Still, Feinstein, like Boxer, received a 100% rating from the liberal Americans for Democratic Action for her votes last year on certain social and economic issues, though in prior years she received lower ratings than Boxer. The ACLU gave Feinstein a 67% score for last year.

"What her voting record doesn't show is how passionate she is about amending the Constitution in a way that we believe deprives people of their rights," said Laura W. Murphy, director of the ACLU national legislative office.

Feinstein also has drawn criticism from immigrants' rights groups for her tough stands on illegal immigration.

"I don't think of her as a voice of immigrants or the poor," said Alice Callaghan, who founded Las Familias del Pueblo shelter in Los Angeles.

She sharply criticized Feinstein for supporting national identity cards and being a late, lukewarm opponent of Proposition 187, the 1994 initiative to deny state services to illegal immigrants.

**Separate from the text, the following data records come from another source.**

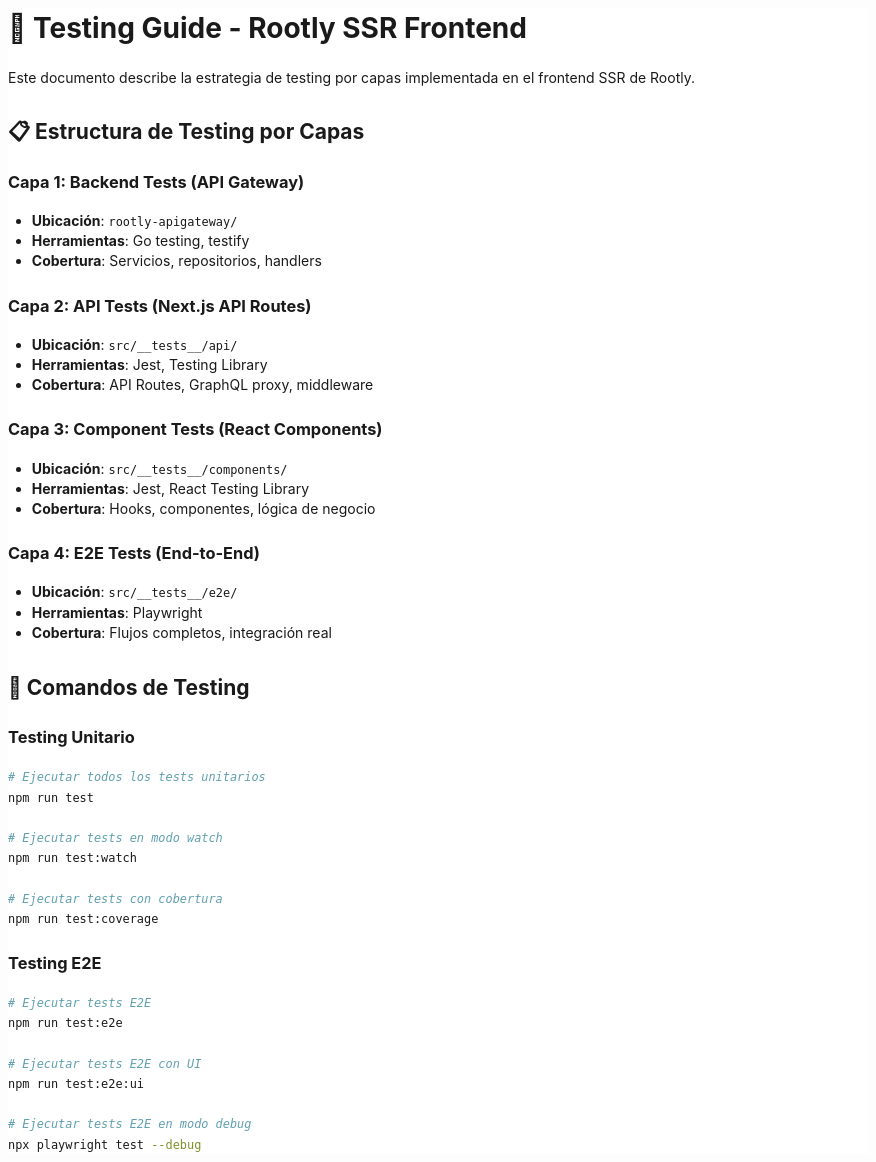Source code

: # 🧪 Testing Guide - Rootly SSR Frontend

Este documento describe la estrategia de testing por capas implementada en el frontend SSR de Rootly.

## 📋 Estructura de Testing por Capas

### **Capa 1: Backend Tests (API Gateway)**
- **Ubicación**: `rootly-apigateway/`
- **Herramientas**: Go testing, testify
- **Cobertura**: Servicios, repositorios, handlers

### **Capa 2: API Tests (Next.js API Routes)**
- **Ubicación**: `src/__tests__/api/`
- **Herramientas**: Jest, Testing Library
- **Cobertura**: API Routes, GraphQL proxy, middleware

### **Capa 3: Component Tests (React Components)**
- **Ubicación**: `src/__tests__/components/`
- **Herramientas**: Jest, React Testing Library
- **Cobertura**: Hooks, componentes, lógica de negocio

### **Capa 4: E2E Tests (End-to-End)**
- **Ubicación**: `src/__tests__/e2e/`
- **Herramientas**: Playwright
- **Cobertura**: Flujos completos, integración real

## 🚀 Comandos de Testing

### **Testing Unitario**
```bash
# Ejecutar todos los tests unitarios
npm run test

# Ejecutar tests en modo watch
npm run test:watch

# Ejecutar tests con cobertura
npm run test:coverage
```

### **Testing E2E**
```bash
# Ejecutar tests E2E
npm run test:e2e

# Ejecutar tests E2E con UI
npm run test:e2e:ui

# Ejecutar tests E2E en modo debug
npx playwright test --debug
```
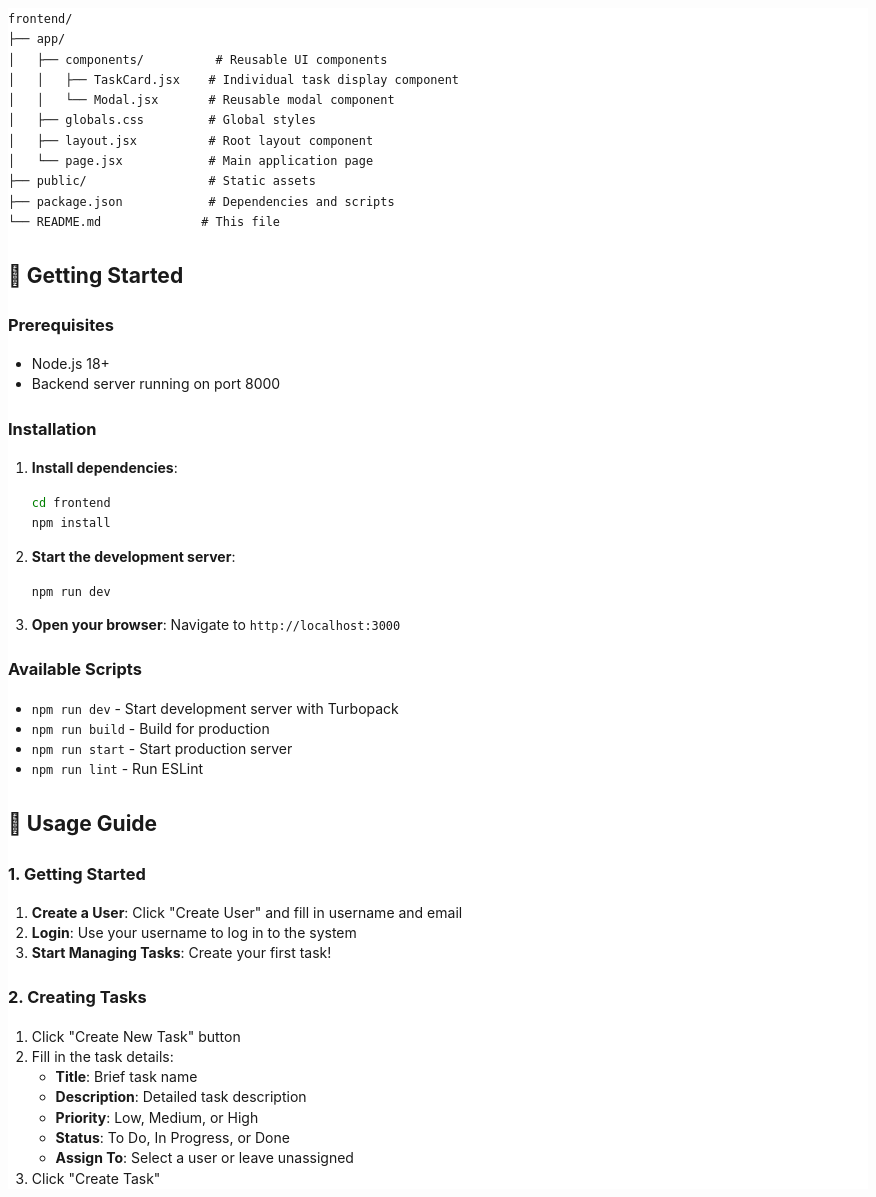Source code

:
 ```
frontend/
├── app/
│   ├── components/          # Reusable UI components
│   │   ├── TaskCard.jsx    # Individual task display component
│   │   └── Modal.jsx       # Reusable modal component
│   ├── globals.css         # Global styles
│   ├── layout.jsx          # Root layout component
│   └── page.jsx            # Main application page
├── public/                 # Static assets
├── package.json            # Dependencies and scripts
└── README.md              # This file
```

## 🚀 Getting Started

### Prerequisites
- Node.js 18+ 
- Backend server running on port 8000

### Installation

1. **Install dependencies**:
   ```bash
   cd frontend
   npm install
   ```

2. **Start the development server**:
   ```bash
   npm run dev
   ```

3. **Open your browser**:
   Navigate to `http://localhost:3000`

### Available Scripts

- `npm run dev` - Start development server with Turbopack
- `npm run build` - Build for production
- `npm run start` - Start production server
- `npm run lint` - Run ESLint

## 🎯 Usage Guide

### 1. Getting Started
1. **Create a User**: Click "Create User" and fill in username and email
2. **Login**: Use your username to log in to the system
3. **Start Managing Tasks**: Create your first task!

### 2. Creating Tasks
1. Click "Create New Task" button
2. Fill in the task details:
   - **Title**: Brief task name
   - **Description**: Detailed task description
   - **Priority**: Low, Medium, or High
   - **Status**: To Do, In Progress, or Done
   - **Assign To**: Select a user or leave unassigned
3. Click "Create Task"
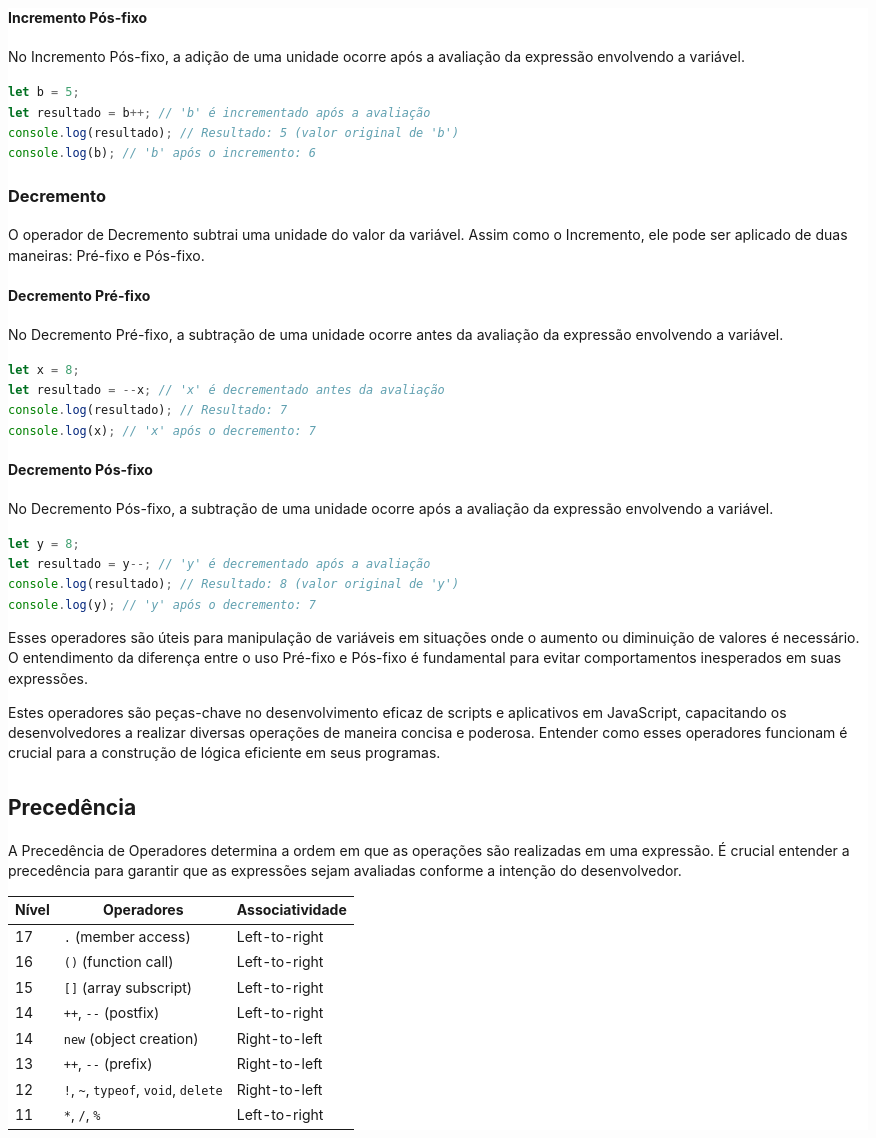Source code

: #### Incremento Pós-fixo
No Incremento Pós-fixo, a adição de uma unidade ocorre após a avaliação da expressão envolvendo a variável.

```javascript
let b = 5;
let resultado = b++; // 'b' é incrementado após a avaliação
console.log(resultado); // Resultado: 5 (valor original de 'b')
console.log(b); // 'b' após o incremento: 6
```

### Decremento
O operador de Decremento subtrai uma unidade do valor da variável. Assim como o Incremento, ele pode ser aplicado de duas maneiras: Pré-fixo e Pós-fixo.

#### Decremento Pré-fixo
No Decremento Pré-fixo, a subtração de uma unidade ocorre antes da avaliação da expressão envolvendo a variável.

```javascript
let x = 8;
let resultado = --x; // 'x' é decrementado antes da avaliação
console.log(resultado); // Resultado: 7
console.log(x); // 'x' após o decremento: 7
```

#### Decremento Pós-fixo
No Decremento Pós-fixo, a subtração de uma unidade ocorre após a avaliação da expressão envolvendo a variável.

```javascript
let y = 8;
let resultado = y--; // 'y' é decrementado após a avaliação
console.log(resultado); // Resultado: 8 (valor original de 'y')
console.log(y); // 'y' após o decremento: 7
```

Esses operadores são úteis para manipulação de variáveis em situações onde o aumento ou diminuição de valores é necessário. O entendimento da diferença entre o uso Pré-fixo e Pós-fixo é fundamental para evitar comportamentos inesperados em suas expressões.

Estes operadores são peças-chave no desenvolvimento eficaz de scripts e aplicativos em JavaScript, capacitando os desenvolvedores a realizar diversas operações de maneira concisa e poderosa. Entender como esses operadores funcionam é crucial para a construção de lógica eficiente em seus programas.

## Precedência
A Precedência de Operadores determina a ordem em que as operações são realizadas em uma expressão. É crucial entender a precedência para garantir que as expressões sejam avaliadas conforme a intenção do desenvolvedor.

| Nível | Operadores                         | Associatividade |
|-------|-----------------------------------|-----------------|
| 17    | `.` (member access)               | Left-to-right   |
| 16    | `()` (function call)              | Left-to-right   |
| 15    | `[]` (array subscript)            | Left-to-right   |
| 14    | `++`, `--` (postfix)              | Left-to-right   |
| 14    | `new` (object creation)           | Right-to-left   |
| 13    | `++`, `--` (prefix)               | Right-to-left   |
| 12    | `!`, `~`, `typeof`, `void`, `delete` | Right-to-left   |
| 11    | `*`, `/`, `%`                     | Left-to-right   |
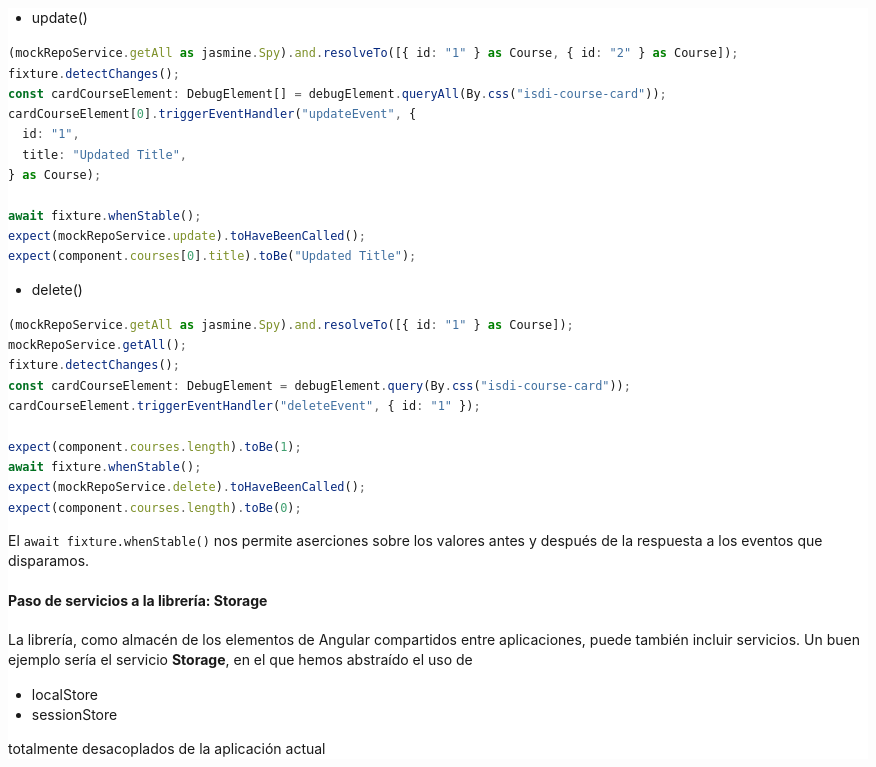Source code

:- update()

```ts
(mockRepoService.getAll as jasmine.Spy).and.resolveTo([{ id: "1" } as Course, { id: "2" } as Course]);
fixture.detectChanges();
const cardCourseElement: DebugElement[] = debugElement.queryAll(By.css("isdi-course-card"));
cardCourseElement[0].triggerEventHandler("updateEvent", {
  id: "1",
  title: "Updated Title",
} as Course);

await fixture.whenStable();
expect(mockRepoService.update).toHaveBeenCalled();
expect(component.courses[0].title).toBe("Updated Title");
```

- delete()

```ts
(mockRepoService.getAll as jasmine.Spy).and.resolveTo([{ id: "1" } as Course]);
mockRepoService.getAll();
fixture.detectChanges();
const cardCourseElement: DebugElement = debugElement.query(By.css("isdi-course-card"));
cardCourseElement.triggerEventHandler("deleteEvent", { id: "1" });

expect(component.courses.length).toBe(1);
await fixture.whenStable();
expect(mockRepoService.delete).toHaveBeenCalled();
expect(component.courses.length).toBe(0);
```

El `await fixture.whenStable()` nos permite aserciones sobre los valores antes y después de la respuesta a los eventos que disparamos.

#### Paso de servicios a la librería: Storage

La librería, como almacén de los elementos de Angular compartidos entre aplicaciones, puede también incluir servicios.
Un buen ejemplo sería el servicio **Storage**, en el que hemos abstraído el uso de

- localStore
- sessionStore

totalmente desacoplados de la aplicación actual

Cecilia Munoz, vice president of policy for the National Council of La Raza in Washington, said Feinstein has a mixed record on issues of importance to the Latino community. She cited Feinstein's opposition to a 1996 measure that would have eased the legal standard for workers who sue employers for discrimination.

On the other hand, Feinstein pushed legislation restoring benefits such as food stamps and Medicaid to needy legal immigrants who were cut off from assistance after the 1996 welfare reform. And she received a perfect score on the most recent report card of votes issued by the National Hispanic Leadership Agenda, a coalition of Latino groups.

While Feinstein decries the partisanship of the U.S. Senate, she is perhaps best known as a leading voice for gun control--an issue that divides the parties like few others.

Other than a ban on assault weapons that she sponsored, no major gun control measure has been enacted into law since the Republicans took control of Congress after the 1994 elections.

She proudly exhibits in her Capitol Hill office the vote tally sheet from Senate approval last year of her long-sought ban on the importing of high-capacity ammunition magazines used in assault weapons.